The only thing both presidential candidates agreed on was that neither Grassroots nor NLS would deal with the Liberals in this election. We won’t protest.


A third presidential candidate, Sydney University Liberal Club (SULC) member Damian Kelly, originally joined Knox and Blakeney on the presidential ballot paper. However, both he and the Liberal-backed “Mon Droit for Honi Soit” ticket have since mysteriously disappeared from the elections. Rumour has it that their exclusion was due to an administrative fuck-up by Liberal party head-kickers with their candidates’ application forms. SULC Vice President (and Liberal party head-kicker) Dean Shachar declined to comment when asked if this was the case. He also declined to disclose which tickets the Liberals would be supporting now that their own candidates are out of the race.


Returning Officer Paulene Graham has ruled that people on SRC tickets may not campaign for Honi Soit tickets as part of the new regulation brought in last year that prevent Honi and SRC tickets from swapping preferences.

While we offer our sincere condolences to the many hacks who have been upset by this news, here at The Manning Files we welcome a wedge of any kind between students running for political office and those running to edit a paper.
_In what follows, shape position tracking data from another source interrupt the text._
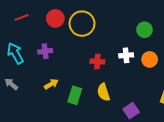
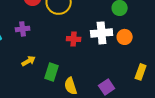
white cross: (126, 55) -> (102, 33), size x1.5
yellow semicircle: (104, 92) -> (71, 86), moved

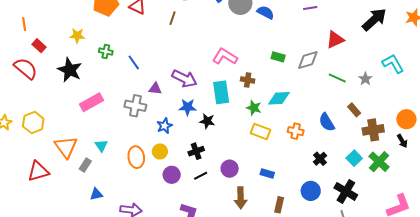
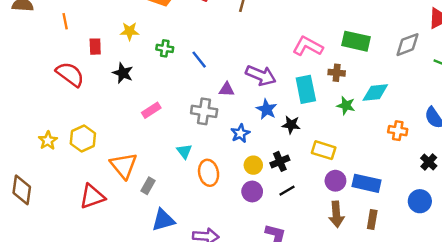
red rectangle: (39, 46) -> (95, 47), moved, turned 48
green rectangle: (278, 57) -> (356, 41), moved, size x1.6
black star: (70, 70) -> (123, 73), size x0.7
pink rectangle: (92, 102) -> (151, 110), size x0.7
blue star: (188, 107) -> (267, 109), turned 30
yellow rectangle: (260, 132) -> (324, 150), moved
cyan triangle: (101, 146) -> (184, 151), moved
yellow circle: (160, 151) -> (253, 165), moved
purple circle: (230, 169) -> (335, 181), moved
blue rectangle: (267, 173) -> (367, 183), size x1.6
blue triangle: (96, 194) -> (163, 220), size x1.5
brown rectangle: (279, 205) -> (372, 220), moved

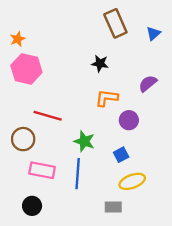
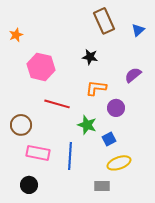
pink hexagon: (26, 69) -> (41, 67), moved
red line: (48, 116) -> (57, 104), moved
green star: (84, 141) -> (87, 125), moved

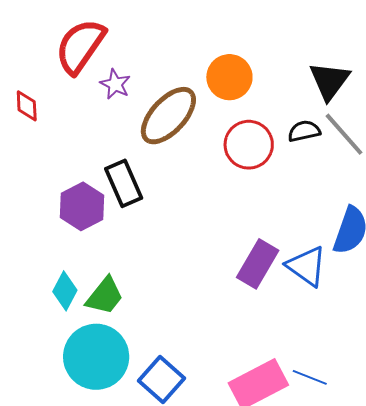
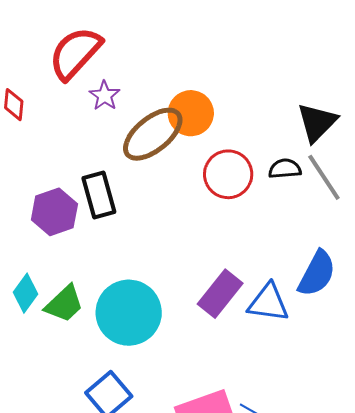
orange circle: (229, 77) -> (191, 113), moved
blue triangle: (307, 266) -> (268, 303), turned -36
cyan circle: (96, 357) -> (129, 313), moved

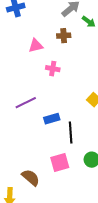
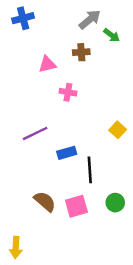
brown semicircle: (31, 178) -> (45, 201), moved

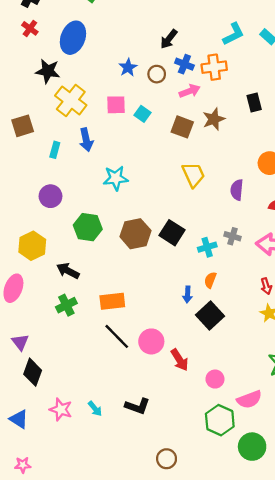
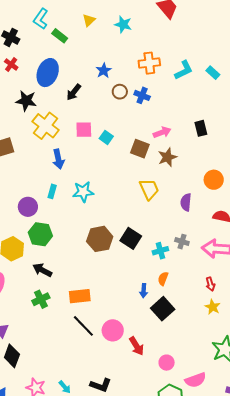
black arrow: (169, 39) -> (74, 92), moved
orange cross: (214, 67) -> (149, 63), moved
blue star: (128, 68) -> (104, 70), moved
brown circle: (157, 74) -> (120, 92), moved
pink arrow: (190, 91) -> (162, 132), moved
brown star: (214, 119) -> (167, 157), moved
cyan rectangle: (55, 150) -> (52, 191), moved
green hexagon: (88, 227) -> (40, 234), moved

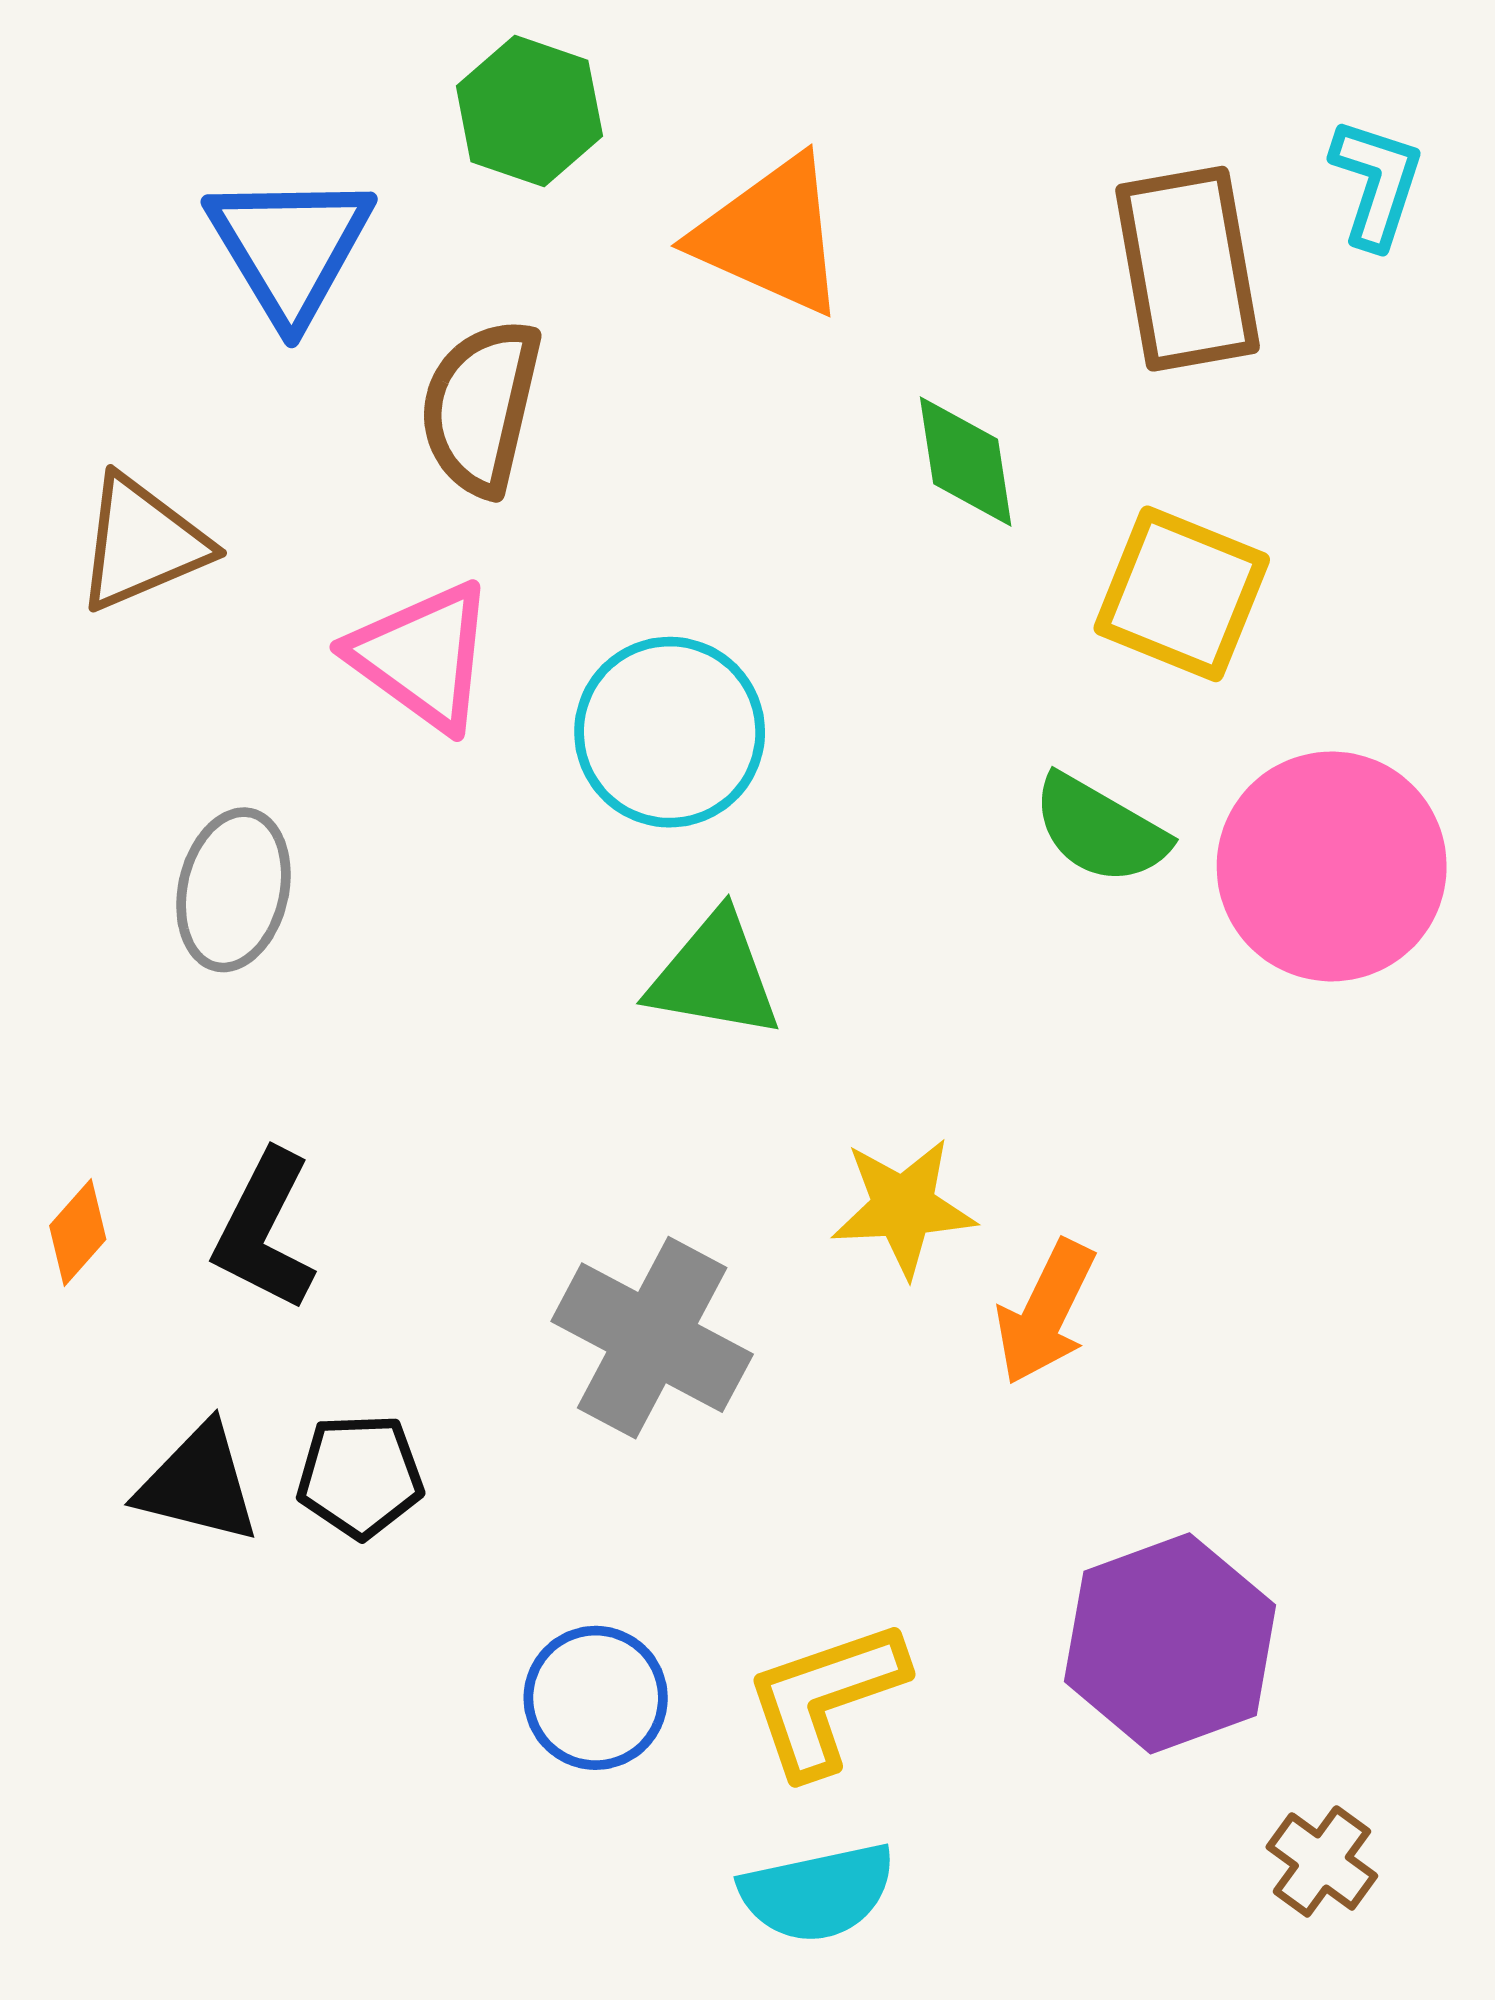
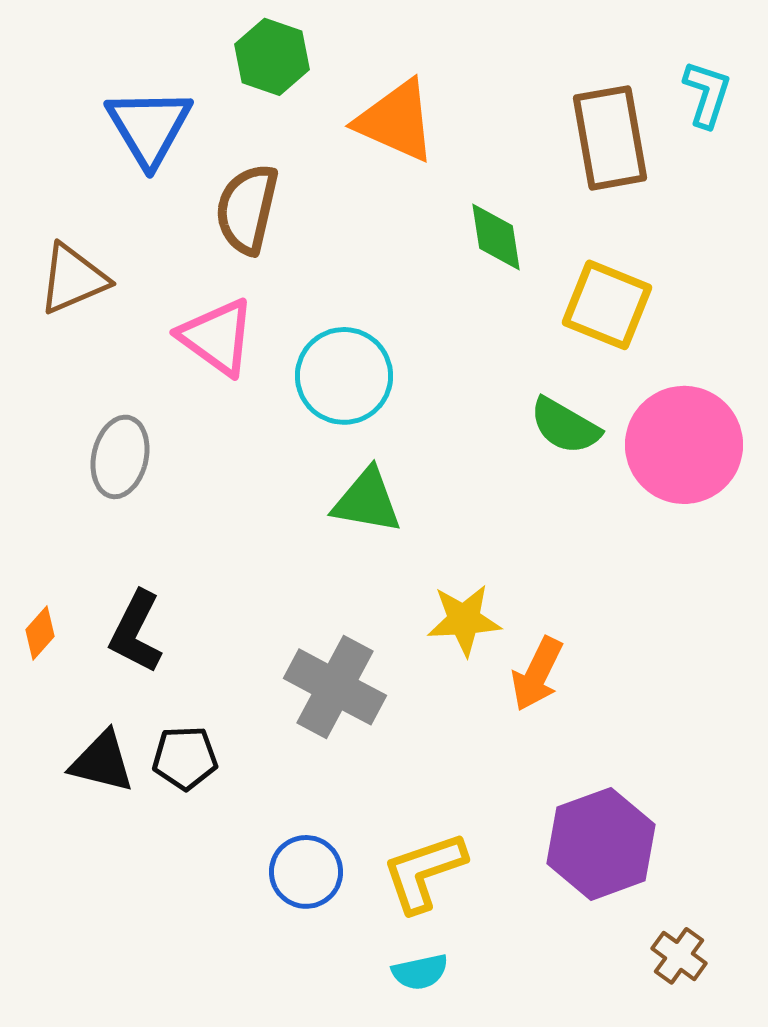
cyan semicircle: (818, 1893) -> (420, 972), size x0.7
And, as promised, we bring you a long-awaited update on the t-shirt colour dispute of yester-week. (Drum roll, please). Heist’s appeal to allow them to campaign on the colour orange was successful. Swag will be running on the colour pink.


Tensions were raised in the Education Action Group’s Facebook group this week, as Education Officers Ridah Hassan and Eleanor Morley (both of Socialist Alternative, or SAlt) were accused of kicking members of Solidarity – SAlt’s rival socialist faction on campus – out of the group. A post on the group’s wall slowly descended into angry EAG members and supporters protesting against Socialist Alternative’s occupation of the group. Hassan wrote, “this space is for constructive organising of the education campaign not for people who’ve never been to an EAG meeting all year to snipe,” to which several responded with “SAlt give no shits about this group unless it functions as theirs”, and “a lot of people don’t attend the EAG because of the authoritarian, bureaucratic and sectarian behaviour of SAlt”. We have nothing to add to this discussion.


As reported in recent weeks, voting to elect one Undergraduate and one Postgraduate Fellow of Senate will commence on September 10. The candidates for each position have been released and are as follow:

Undergraduate: Nicholas Fahy, Dalton Fogarty, Patrick Massarani, Denise Ong, Annabel Osborn, Dean Shachar and Aryan Shahabi-Sirjani.

Postgraduate: Lee Coulson, Alex Dore, Simon Hill, Christian Jones, Robby Magyar, Benjamin Marsh, Mark Newcombe, Michael O’Donnell, Arunan Siravindrarajah, and Zachary Benjamin Thompson.

The Manning Files team was disappointed to learn only two women would contest the Senate elections among a field of 17.